** begin Source excerpt **

The results shown in Fig. 3 are consistent with common sense that the front textures (device A) can effectively enhance the sunlight absorption of all subcells in the stack, while the rear textures (device B) only improve those of the thinner bottom subcells strongly, especially the bottom-most one. This can be explained by the following reasons. In the smooth-surfaced device C, the incoming sunlight is always perpendicular to the front surface, so that each subcell thickness must be thicker than the average absorption length along the normal direction. In device B, after the initial perpendicular absorption, the sunlight hit on the rear textures and then redistribute uniformly over 2π. In the following paths, these diffuse photons with large angles travel a longer path in each absorption round, which would be absorbed more strongly than those with small angles. Notably, such randomly reflected light will become more and more concentrated toward the normal direction as they are going deeper through the entire device and will be randomized again by the rear textures in the following rounds. Therefore, the absorption enhancement effect caused by rear textures is particularly noticeable in a few bottom subcells for the thicker combinations. By contrast, the front textures in device A can randomize the initial incident sunlight directly, resulting in the absorption enhancement effect starting from the first absorption round, and is therefore more effective design for thickness reduction for all subcells, especially for those thinner combinations. No doubt, for those thicker subcell combinations or those with much more junctions, the absorption enhancement effect produced by the front textures would become weaker in a few bottom subcells.

** end Source excerpt **
** begin Given data **

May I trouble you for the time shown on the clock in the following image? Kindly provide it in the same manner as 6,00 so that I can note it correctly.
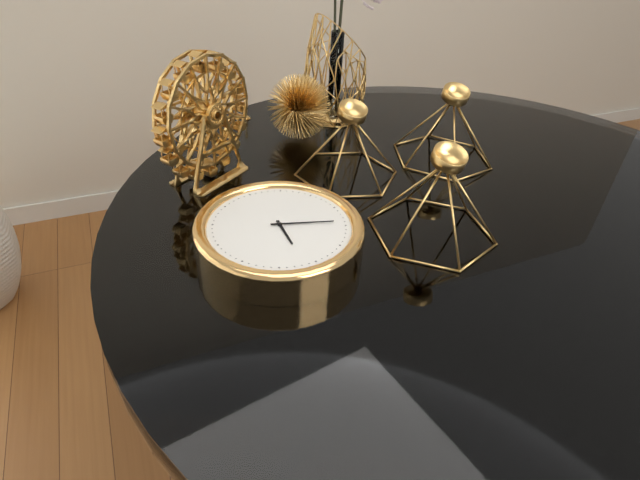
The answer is 6,19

** end Given data **

**Instructions to follow**
For each statement below, say yes or no to whether it agrees with the passage on surface textures, and quote the words of the passage that decide it. (a) In device C, the incoming sunlight is always perpendicular to the front surface. (b) The front textures in device A begin enhancing absorption only from the second absorption round. (c) Diffuse photons with small angles are absorbed more strongly than those with large angles. The data has no connection to the passage on surface textures.

**The result**
(a) Yes: "In the smooth-surfaced device C, the incoming sunlight is always perpendicular to the front surface"
(b) No: "resulting in the absorption enhancement effect starting from the first absorption round"
(c) No: "these diffuse photons with large angles travel a longer path in each absorption round, which would be absorbed more strongly than those with small angles"